== Segment start ==
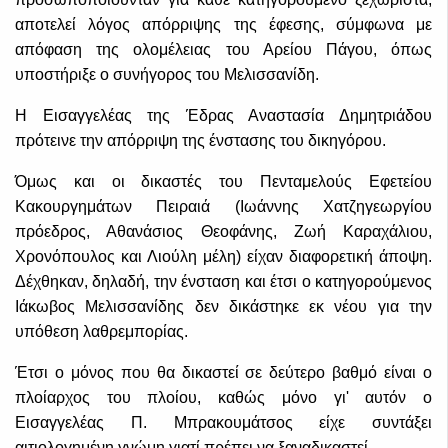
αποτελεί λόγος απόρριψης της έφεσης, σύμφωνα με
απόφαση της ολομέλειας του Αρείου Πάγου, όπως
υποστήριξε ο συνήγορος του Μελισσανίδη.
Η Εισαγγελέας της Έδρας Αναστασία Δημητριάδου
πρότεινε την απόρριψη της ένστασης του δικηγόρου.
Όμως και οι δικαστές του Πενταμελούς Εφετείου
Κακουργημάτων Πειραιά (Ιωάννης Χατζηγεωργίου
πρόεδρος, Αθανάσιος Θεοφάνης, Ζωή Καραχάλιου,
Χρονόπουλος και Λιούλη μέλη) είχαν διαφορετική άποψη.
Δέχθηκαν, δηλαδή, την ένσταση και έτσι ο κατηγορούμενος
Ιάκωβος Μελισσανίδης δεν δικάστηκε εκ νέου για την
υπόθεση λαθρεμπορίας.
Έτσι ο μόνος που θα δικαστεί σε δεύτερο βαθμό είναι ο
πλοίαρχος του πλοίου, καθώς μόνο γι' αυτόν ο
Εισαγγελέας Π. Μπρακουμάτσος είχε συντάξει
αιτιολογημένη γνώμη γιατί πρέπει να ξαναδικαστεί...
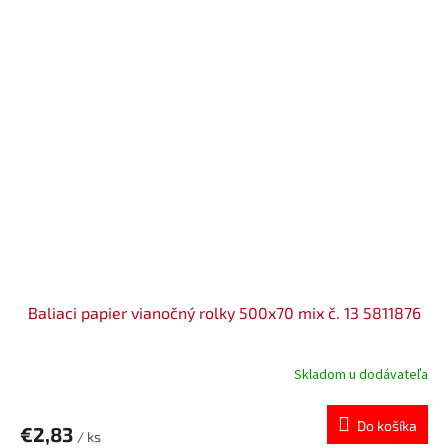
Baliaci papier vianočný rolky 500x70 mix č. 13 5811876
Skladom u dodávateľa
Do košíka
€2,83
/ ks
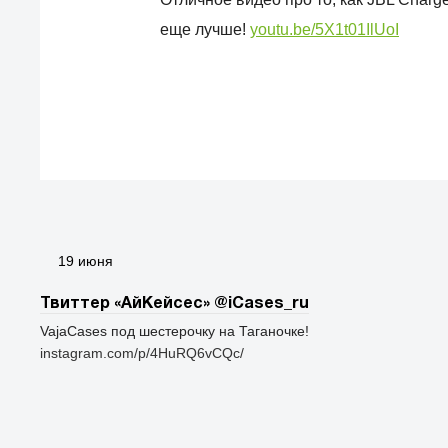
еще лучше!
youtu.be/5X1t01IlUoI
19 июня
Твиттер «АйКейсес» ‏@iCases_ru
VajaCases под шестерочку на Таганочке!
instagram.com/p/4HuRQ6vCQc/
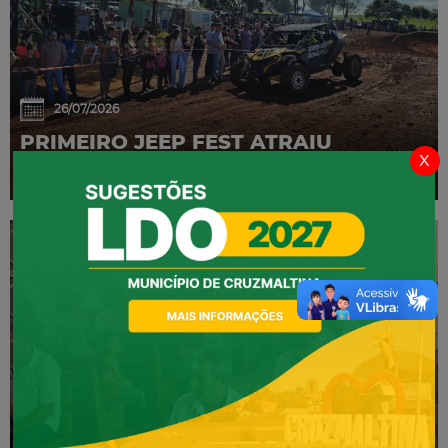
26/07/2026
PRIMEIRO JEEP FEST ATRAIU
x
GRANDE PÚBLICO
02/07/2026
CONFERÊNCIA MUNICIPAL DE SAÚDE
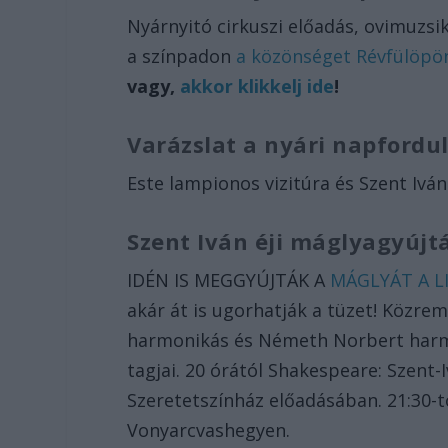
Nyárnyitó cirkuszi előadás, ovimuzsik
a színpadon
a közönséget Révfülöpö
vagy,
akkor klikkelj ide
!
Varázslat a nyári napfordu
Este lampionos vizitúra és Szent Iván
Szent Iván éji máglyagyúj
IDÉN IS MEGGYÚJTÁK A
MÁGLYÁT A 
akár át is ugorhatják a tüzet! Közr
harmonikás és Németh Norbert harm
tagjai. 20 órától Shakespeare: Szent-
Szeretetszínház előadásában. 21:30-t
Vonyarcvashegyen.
== Segment end ==
== Segment start ==
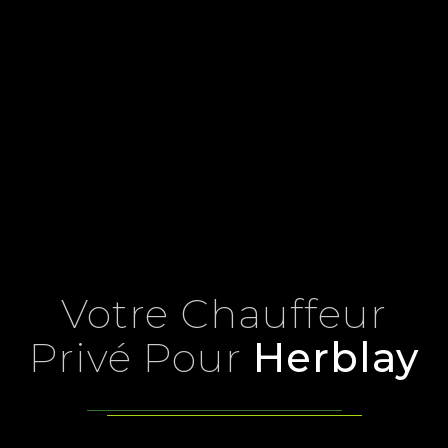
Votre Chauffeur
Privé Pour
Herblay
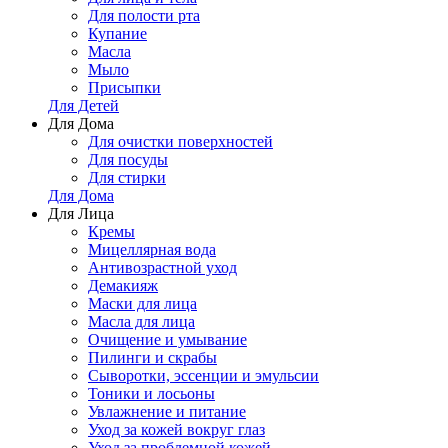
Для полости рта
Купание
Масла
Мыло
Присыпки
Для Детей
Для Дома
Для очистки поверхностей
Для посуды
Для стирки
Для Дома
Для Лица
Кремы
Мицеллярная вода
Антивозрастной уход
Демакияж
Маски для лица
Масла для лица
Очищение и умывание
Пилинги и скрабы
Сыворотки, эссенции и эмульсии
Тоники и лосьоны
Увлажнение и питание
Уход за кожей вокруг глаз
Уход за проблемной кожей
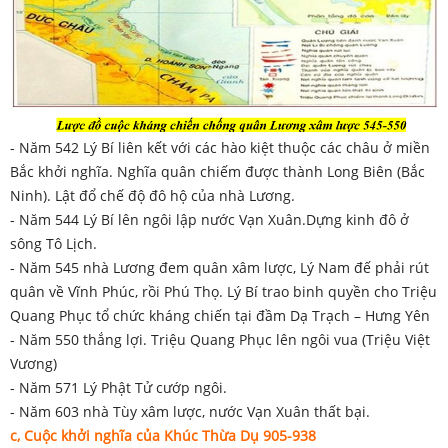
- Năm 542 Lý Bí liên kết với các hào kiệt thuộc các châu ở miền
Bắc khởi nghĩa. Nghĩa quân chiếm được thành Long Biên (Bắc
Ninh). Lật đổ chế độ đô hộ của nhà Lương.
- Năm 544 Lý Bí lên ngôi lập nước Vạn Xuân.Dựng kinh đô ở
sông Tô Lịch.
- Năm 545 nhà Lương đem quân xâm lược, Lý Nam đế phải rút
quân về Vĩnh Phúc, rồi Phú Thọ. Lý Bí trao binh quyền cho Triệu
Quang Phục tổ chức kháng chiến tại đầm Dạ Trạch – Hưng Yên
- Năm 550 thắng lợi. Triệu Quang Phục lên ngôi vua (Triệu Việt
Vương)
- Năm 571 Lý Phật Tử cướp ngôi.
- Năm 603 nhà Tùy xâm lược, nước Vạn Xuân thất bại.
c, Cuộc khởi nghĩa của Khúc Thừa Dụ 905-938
== Segment end ==
▶ PROBLEM TO SOLVE: Express everything from the line containing "Votre Chauffeur" down to the line containing "c, Cuộc khởi nghĩa của Khúc Thừa Dụ 905-938", both lines included, as a JSON list of strings with one string per line and blank lines omitted. Leave the picture lines out.

▶ YOUR SOLUTION:
[
  "Votre Chauffeur",
  "Privé Pour",
  "Herblay",
  "Для полости рта",
  "Купание",
  "Масла",
  "Мыло",
  "Присыпки",
  "Для Детей",
  "Для Дома",
  "Для очистки поверхностей",
  "Для посуды",
  "Для стирки",
  "Для Дома",
  "Для Лица",
  "Кремы",
  "Мицеллярная вода",
  "Антивозрастной уход",
  "Демакияж",
  "Маски для лица",
  "Масла для лица",
  "Очищение и умывание",
  "Пилинги и скрабы",
  "Сыворотки, эссенции и эмульсии",
  "Тоники и лосьоны",
  "Увлажнение и питание",
  "Уход за кожей вокруг глаз",
  "Уход за проблемной кожей",
  "- Năm 542 Lý Bí liên kết với các hào kiệt thuộc các châu ở miền",
  "Bắc khởi nghĩa. Nghĩa quân chiếm được thành Long Biên (Bắc",
  "Ninh). Lật đổ chế độ đô hộ của nhà Lương.",
  "- Năm 544 Lý Bí lên ngôi lập nước Vạn Xuân.Dựng kinh đô ở",
  "sông Tô Lịch.",
  "- Năm 545 nhà Lương đem quân xâm lược, Lý Nam đế phải rút",
  "quân về Vĩnh Phúc, rồi Phú Thọ. Lý Bí trao binh quyền cho Triệu",
  "Quang Phục tổ chức kháng chiến tại đầm Dạ Trạch – Hưng Yên",
  "- Năm 550 thắng lợi. Triệu Quang Phục lên ngôi vua (Triệu Việt",
  "Vương)",
  "- Năm 571 Lý Phật Tử cướp ngôi.",
  "- Năm 603 nhà Tùy xâm lược, nước Vạn Xuân thất bại.",
  "c, Cuộc khởi nghĩa của Khúc Thừa Dụ 905-938"
]